Many of the photos are extremely revealing, while some have more of a cheeky feel.

But there are now almost 3,000 snaps that appear under the hashtag – and most of them are of partially topless women.

Originally the hashtag was used by people, including some emergency service workers, to share selfies of themselves wearing a seat belt in their car.

It appears however to have been taken over by Instagram page Mechanic Bible who regularly repost the racy images shared under the hashtag.

Other posts on the page – which is a business account for an eBay car parts store – show women in explicit poses to promote its products.

While many of the women who share the photos originally do so with the message “safety first”, it’s not clear if the message is sinking in.

It seems most don’t seem to mind, with the snaps attracting comments that state the women are “making safety sexy”.
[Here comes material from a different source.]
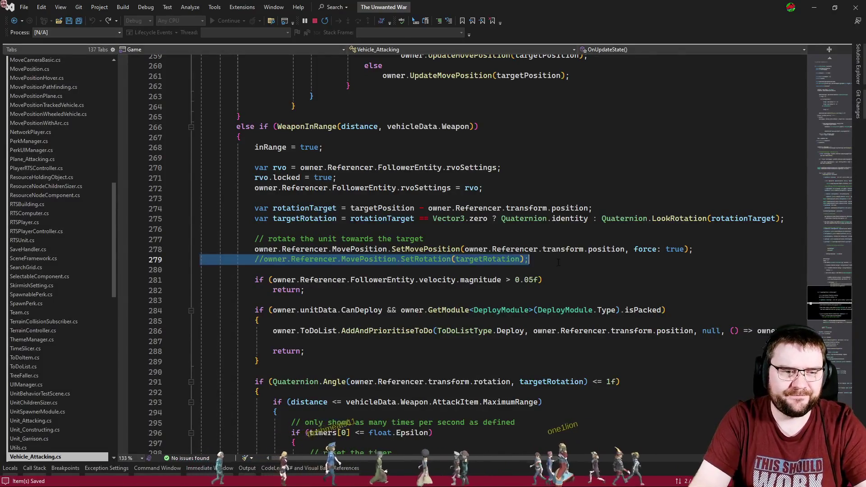
Box-select the cannon in Unity's Game view and watch it turn while attacking without line 279.
key("alt+Tab")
Some guys however appear to be trolling the risque take on the challenge, sharing shirtless snaps of themselves strapped into their cars with witty captions.

“Seatbelts save lives,” one guy wrote, alongside the hashtag “#chesthairsrock”.
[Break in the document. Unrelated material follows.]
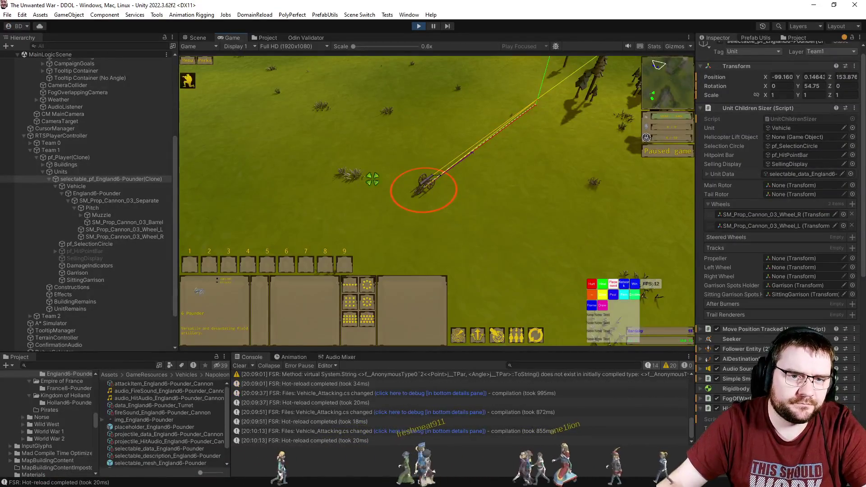
left_click_drag(321, 144, 470, 225)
Thankfully there are still some people sharing nice, wholesome seatbelt content – such as this social media user from Melbourne who posted a picture of their cavoodle alongside the hashtag.

Wearing a seat belt does not prevent a crash, but does affect injury. Wearing a properly adjusted seat belt reduces the risk of fatal or serious injury by up to 50 per cent, the Centre for Accident Research & Road Safety states.

In Australia, approximately 20 per cent of drivers and passengers killed in crashes (where seat belt use is known) are not wearing seat belts. On average around 150 people die nationally per year from this cause.